Event-triggered control (ETC) and self-triggered control (STC) are sample-and-hold control paradigms in which sensor data is only updated to the controller when necessary, often aperiodically, in contrast to the well-established periodic sampling paradigm. In ETC, a state-dependent event triggers a transmission, while in STC the controller decides when to request the next sample. The main objective of ETC and STC is to reduce sampling and transmissions when either sampling/transmitting is costly or network resources are scarce. However, despite years of development in the ETC/STC field, little is known about their sampling performances or how to accommodate the generated aperiodic traffic of multiple ETC systems in a shared communication medium. This dissertation presents methods to (i) schedule multiple ETC systems in a shared network, (ii) evaluate ETC systems' sampling performance, and (iii) creating STC strategies that improve ETC systems' sampling performance. In particular, we focus for the most part on ETC applied to linear time-invariant (LTI) systems.

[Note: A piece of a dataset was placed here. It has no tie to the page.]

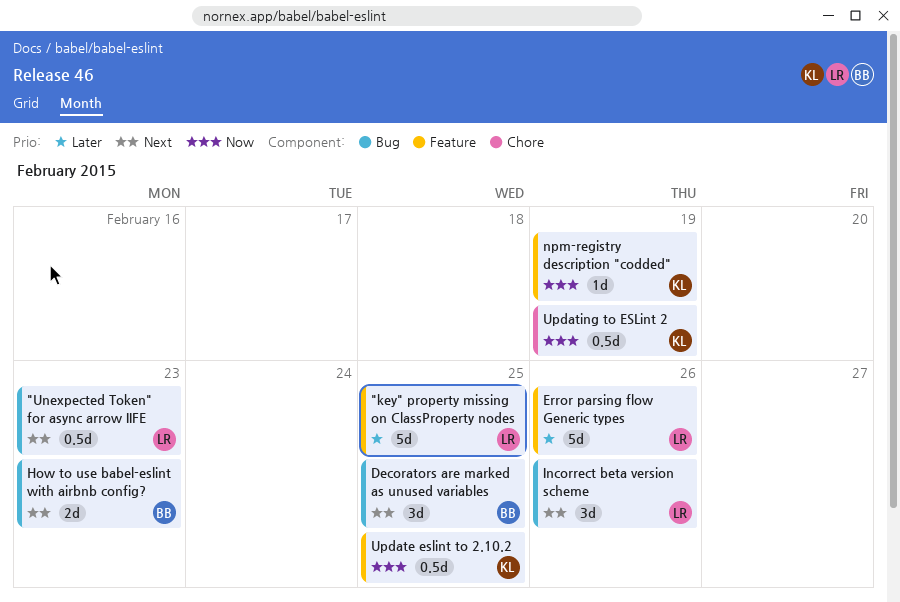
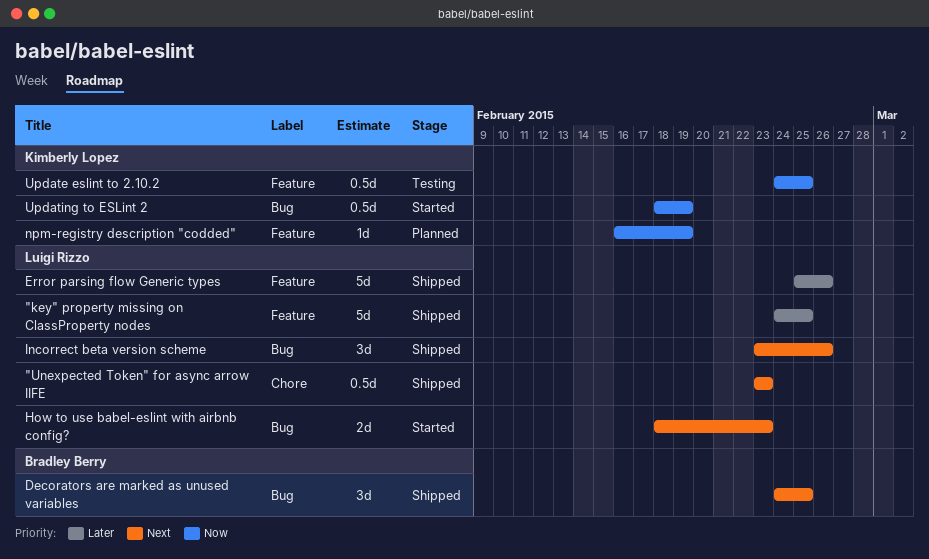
"Unexpected Token" for async arrow IIFE, label: Bug -> Chore
How to use babel-eslint with airbnb config?, owner: Bradley Berry -> Luigi Rizzo
Updating to ESLint 2, label: Chore -> Bug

To solve these problems, we first model the timing behavior of ETC/STC systems, obtaining what we call traffic models. The states of a traffic model are the transmitted samples and its output is the elapsed time between consecutive transmissions, the inter-sample time (IST). These models are infinite-state systems that can exhibit very complex—even chaotic—behavior, as we demonstrate. To solve synthesis problems such as scheduling and optimal STC sampling strategies, we augment the models with early-sampling choices, which are guaranteed to preserve control stability and performance. The models are then abstracted into finite-state systems or timed automata, on which many of our problems can be computationally solved. Using these abstractions, the obtained schedulers are always valid for the real systems, and the obtained metrics are always formal bounds to the real system's performance.

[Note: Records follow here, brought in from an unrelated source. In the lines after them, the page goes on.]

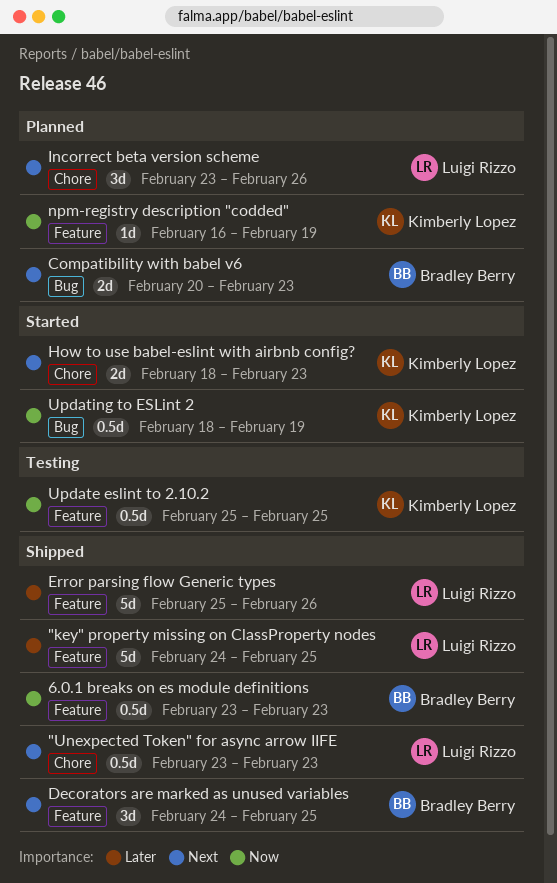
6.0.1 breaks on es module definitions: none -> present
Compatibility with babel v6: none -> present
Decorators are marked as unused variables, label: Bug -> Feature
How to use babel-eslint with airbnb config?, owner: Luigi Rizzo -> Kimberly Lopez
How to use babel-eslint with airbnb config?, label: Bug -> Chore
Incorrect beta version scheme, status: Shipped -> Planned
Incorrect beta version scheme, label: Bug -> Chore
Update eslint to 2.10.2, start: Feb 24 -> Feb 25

Our abstraction method is based on quotient and l-complete systems. That is, we partition the state-space into regions, each region comprising all states whose next IST, or next sequence of l ISTs, is the same. This is made possible by observing that periodic ETC (PETC)—a practical version of ETC where events are checked periodically—has a finite output set, and that each obtained region is described by an intersection of finitely many quadratic cones. The abstraction transitions, which enable predicting how samples and their corresponding ISTs evolve over time, can be computed exactly using nonlinear satisfiability-modulo-theories solvers, or approximately through convex semi-definite relaxations. Infinite periodic IST patterns arising from these abstractions can be verified to exist in the real traffic model via an eigenvector problem, which is central for solving problem (ii) exactly.

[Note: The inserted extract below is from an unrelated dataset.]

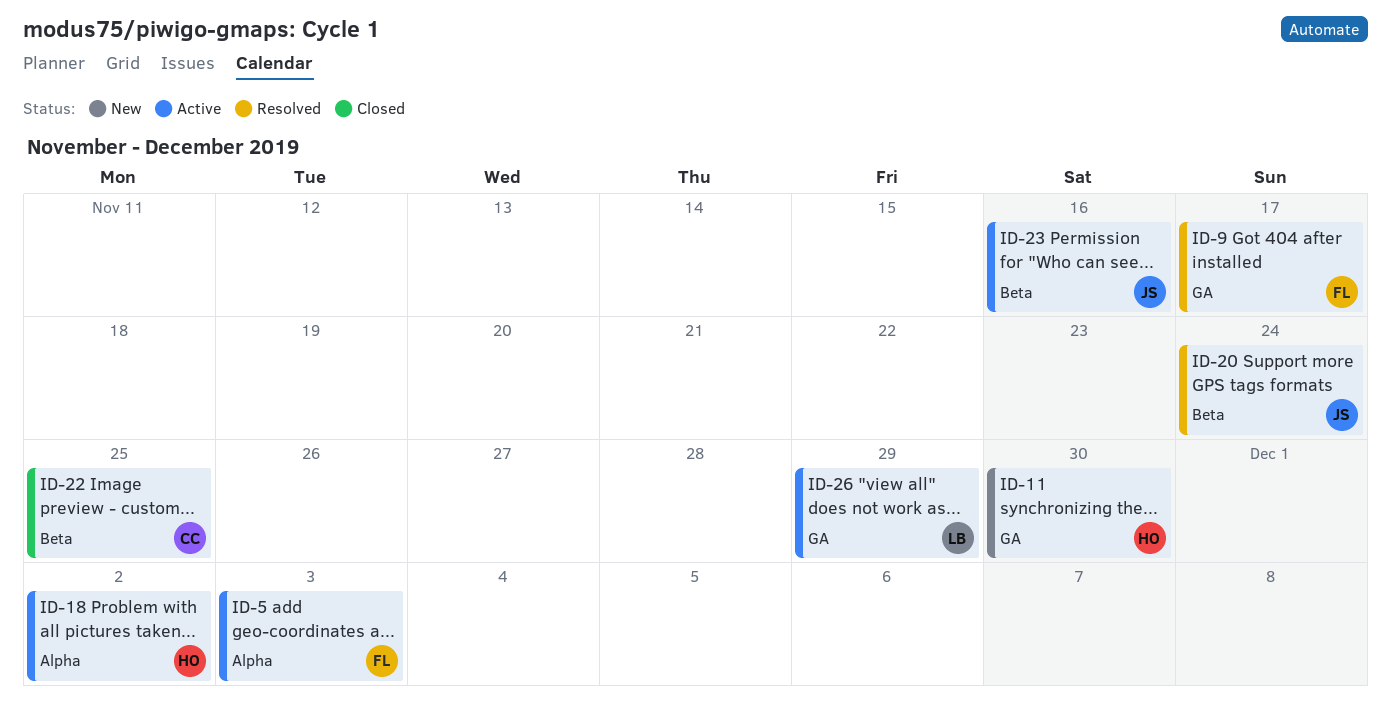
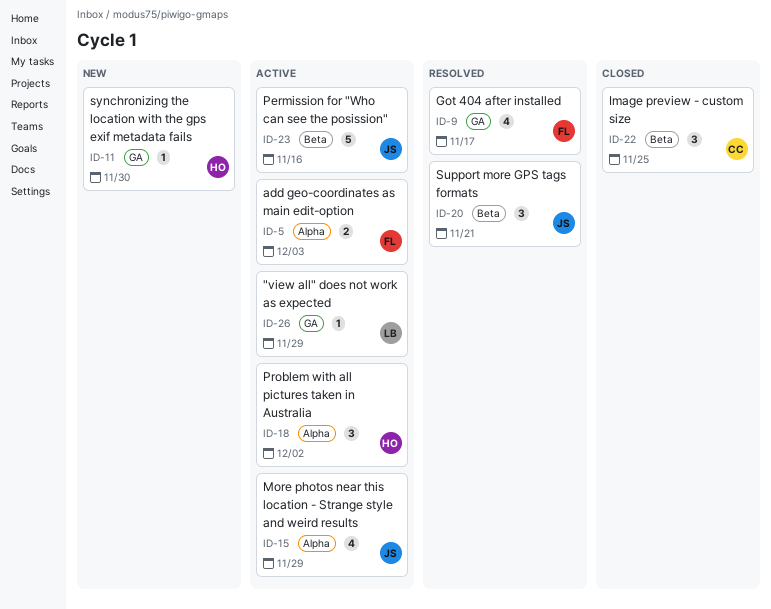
ID-15: none -> present
ID-20, due: Nov 24 -> Nov 21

Our methodology comprises a comprehensive framework for solving qualitative (scheduling) and quantitative (sampling performance) problems for ETC and STC, as well as a computational machinery that automates these processes, ultimately consolidated in the open-source tool ETCetera. With the developed methods, we can show cases where ETC significantly outperforms periodic sampling in terms of average inter-sample time, and how to increase this performance further using look-ahead. We also manage to solve the ETC scheduling problem efficiently, which is helped by an abstraction minimization algorithm that we propose. In summary, this dissertation provides new tools to understand and manipulate ETC traffic, and ultimately casts new light on the practical relevance of ETC and STC.